Here’s one of the most well-known game levels in the world. Millions of people have played through it…
Fig 1: Disneyland’s Main Street USA
Theme park design parallels that of level design. It passively shapes the interactive experience by using architecture and landscape to amplify the narrative content the visitor will be witnessing.
At Disneyworld, you start in Main Street USA – a long, shop-filled entry that eventually leads to Cinderella’s majestic castle in the distance. But it’s a hundred yards of just souvenir shops… no attractions, no rides? How lame is that? This pacing however, secretly sets a psychological tone for adventure!
At the beginning of any story, a baseline is set which describes what’s come before. By declaring what’s normal, we can show growth with future events…
In Joseph Campbell’s The Hero with a Thousand Faces, it describes this story pattern that’s existed for centuries. People want and expect this pattern for a satisfying excursion into make-believe land.
Main Street USA establishes normality where the participant is comfortable in a familiar setting and the castle serves as a Call-To-Adventure for the hero inside of us.

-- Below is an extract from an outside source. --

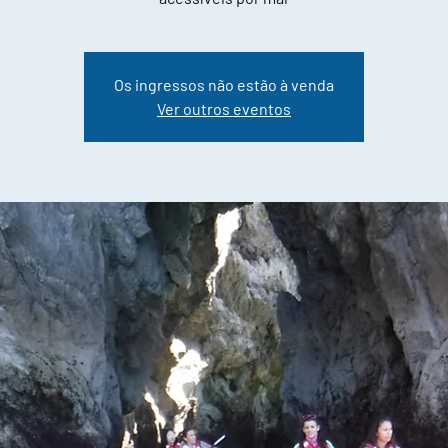
Os ingressos não estão à venda
Ver outros eventos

Ignites when we cross a threshold – such as passing over the drawbridge – and start a series of adventures.
We return home, back to normality, but now forever changed by the experience.
The design of Main Street USA sets the tone for the entire experience. It puts people into the hero’s mindset. Without the dramatic beats and anticipation, there would be no payoff, no sense of discovery, no adventure!
One of the purposes of this document is to show how you can structure levels to create these types of storytelling moments.
Where Campbell’s book describes the story’s structure, Kevin Lynch’s book The Image of the City describes the location’s structure. In it, he shares the labels used in theme park design, city planning, and landscaping. It establishes the theoretical underpinnings of how people conceptualize cities.
For example, by interviewing residents of Boston, he was able to breakdown each area within the locale:
Fig 7: Aerial view of Boston and its primary roads
By drawing weighted paths and directions to showcase memorable areas, Boston’s landscape was matched with the things people remember about it.
Fig 8: Boston based on people’s impressions
The Image of the City provides us with a critical language for us to discuss our levels in the abstract.
If our games are going to give the player a rollercoaster ride beyond the immediate reaction to combat, use these storytelling and landscape formulas to our advantage.
Steal ideas! Don’t feel awkward or disguising your idea as something new if you believe in it. Why spend time struggling to think of something no one else has done before? There are no original ideas. Anything new is influenced by past ideas; both good and bad. The important thing is your idea needs to be better than any previous idea. So, take something you’re inspired by and make it your own. By the time it evolves through development and comes out to see the light of day, it’ll be a fresh idea that can stand on its own.